Ngrams graph popularity of terms "flapper" and "hippie."

Leave it to the folks at Google to come up with another amazing new tool for us to use. I'm not yet sure of the practical uses for it, but it is something that will fascinate lovers of books and history for hours. It's called "Ngrams," and its existence relies upon the massive book-scanning project on which Google embarked in 2004.

 

At this point, Google Books' database contains scanned copies of some 15 million books. From this, Google has selected 5.2 million books, containing 500 billion words, for its Ngram word search. However, Ngrams does not simply match words. What it does is to determine how many books employ those words. They do not just provide a total, but place the matches on a chronological map. That way you can see how frequently a word has been used at various times. You can track the development, or antiquating of words or phrases by seeing how frequently they appear in books.

 

You can plot these graphs for single words or up to five words in combination. You can plot just one word or phrase, or several of them on the same graph to show a comparison. For example, the graph on this page is a comparison of the popularity of the words "flapper" and "hippie." "Flapper" reaches its peak in popularity in the 1920s, then tumbles, along with everything else, in the years of the Great Depression. Its use is then fairly constant over the past 70 years.

 

"Hippie," on the other hand, is a nonexistent word until the early 1960s. By the middle of that decade, it becomes more common in books than "flapper," a position it never relinquishes. It peaks in use around 1970, before settling down to regular, but less frequent usage.

 

Then there are the name changes.
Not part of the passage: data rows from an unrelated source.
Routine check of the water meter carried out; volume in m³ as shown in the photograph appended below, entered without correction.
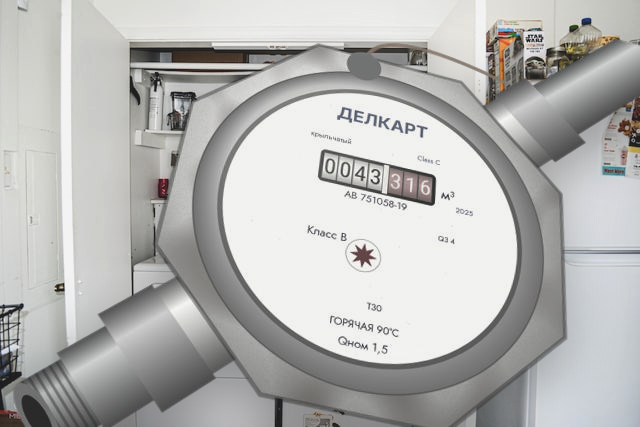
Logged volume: 43.316 m³
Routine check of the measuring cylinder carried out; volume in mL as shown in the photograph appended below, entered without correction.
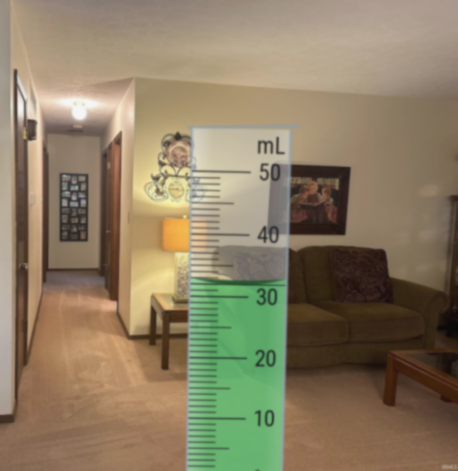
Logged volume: 32 mL
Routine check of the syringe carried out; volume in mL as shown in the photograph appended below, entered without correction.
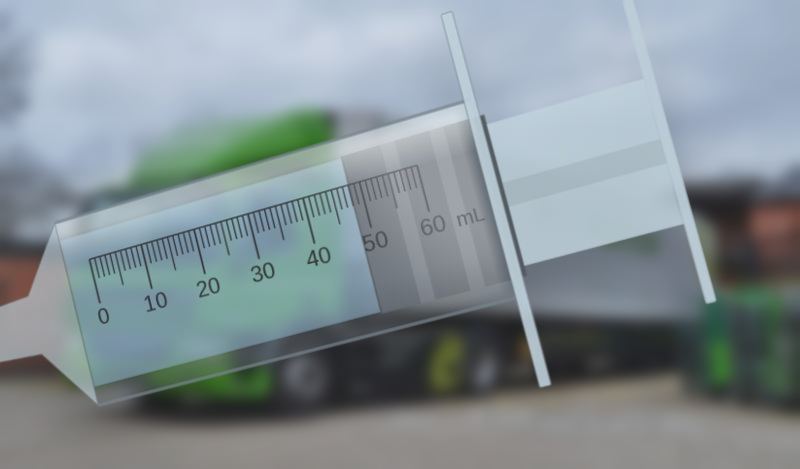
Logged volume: 48 mL
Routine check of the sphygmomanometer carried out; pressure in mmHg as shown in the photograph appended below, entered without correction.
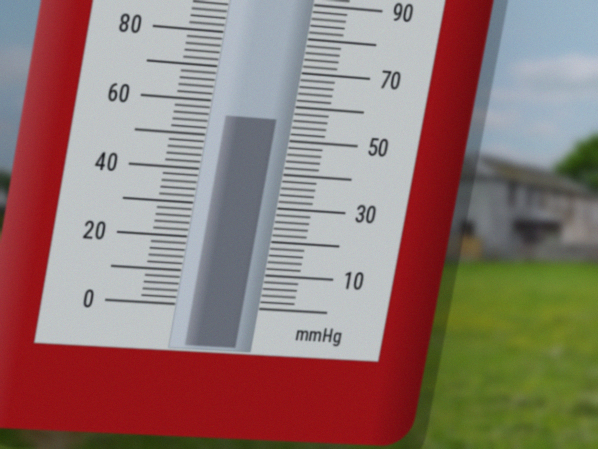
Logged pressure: 56 mmHg
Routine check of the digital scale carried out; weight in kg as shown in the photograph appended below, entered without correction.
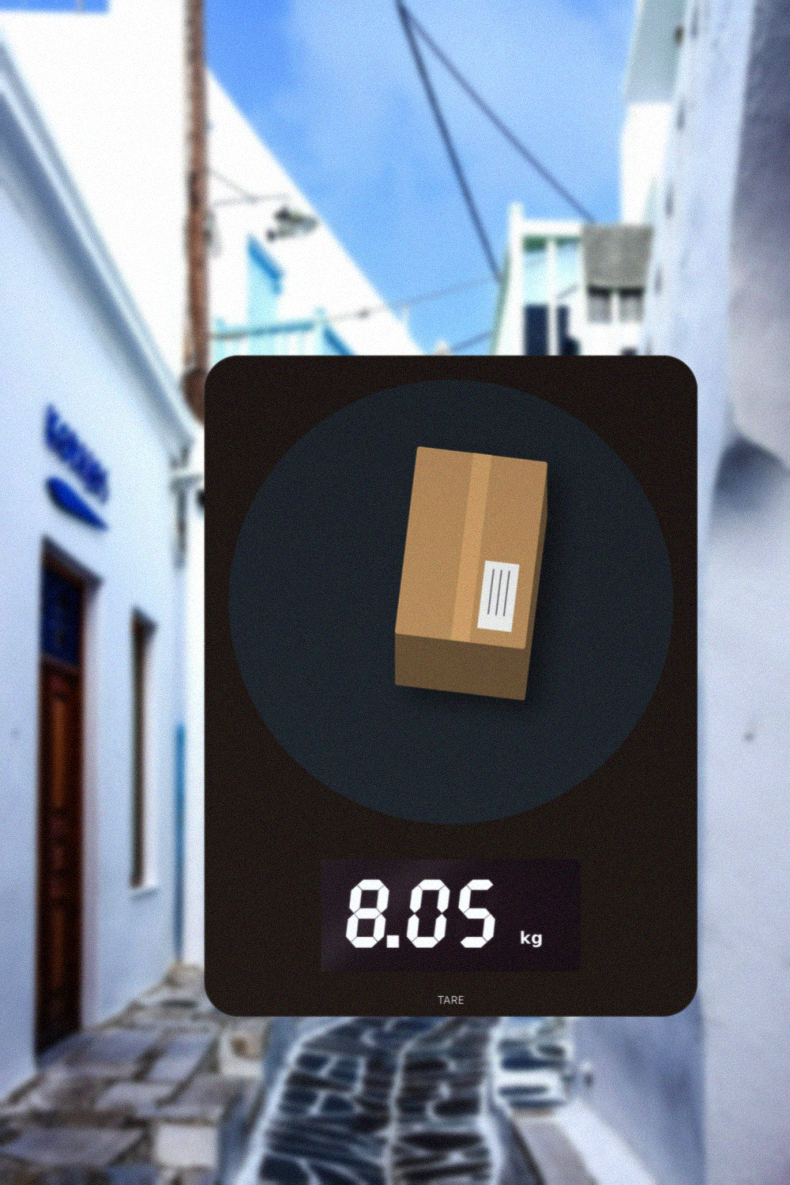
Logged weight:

Compare "Hawaii" with the "Sandwich Islands." In the early days, the British gave the island chain the name "Sandwich Islands" in honor of the Earl of Peanut Butter and Jelly. That name starts showing up in the late 18th century, but "Hawaii" does not appear in the graph until the 1820s. It then slowly closes the gap, finally surpassing "Sandwich Islands" around 1890. Since then, the Sandwiches have slowly disappeared, while "Hawaii" became overwhelmingly more common.

 

This only applies to books in English, perhaps unsurprising because others may not have recognized the claims of the Earl's homeland. Books in French and German (you can sort these and several other languages separately) never showed much popularity for the "Sandwich" name, Hawaii becoming more common as early as the 1820s.

 

Another such example can be seen in the Turkish capital. For centuries it was known as "Constantinople." In 1930, the Turks changed its name to "Istanbul." There is no "Istanbul" in the books prior to this date, but within a couple of years, it quickly surpasses centuries-old "Constantinople."

 

Some times names get reused. "Engelbert Humperdinck" first appears near the turn of the 20th century as the music of the German composer gained popularity. His name peaked in the 1920s and then began to decline. However, in the 1960s, the name starts bouncing back up after the English crooner adopted the old composer's funny-sounding name as his own.

 

A similar pattern can be found for "Benjamin Harrison." Harrison was the name of a signer of the Declaration of Independence, while his grandson of the same name became President in 1884. Harrison has two peaks on the graph, a century apart.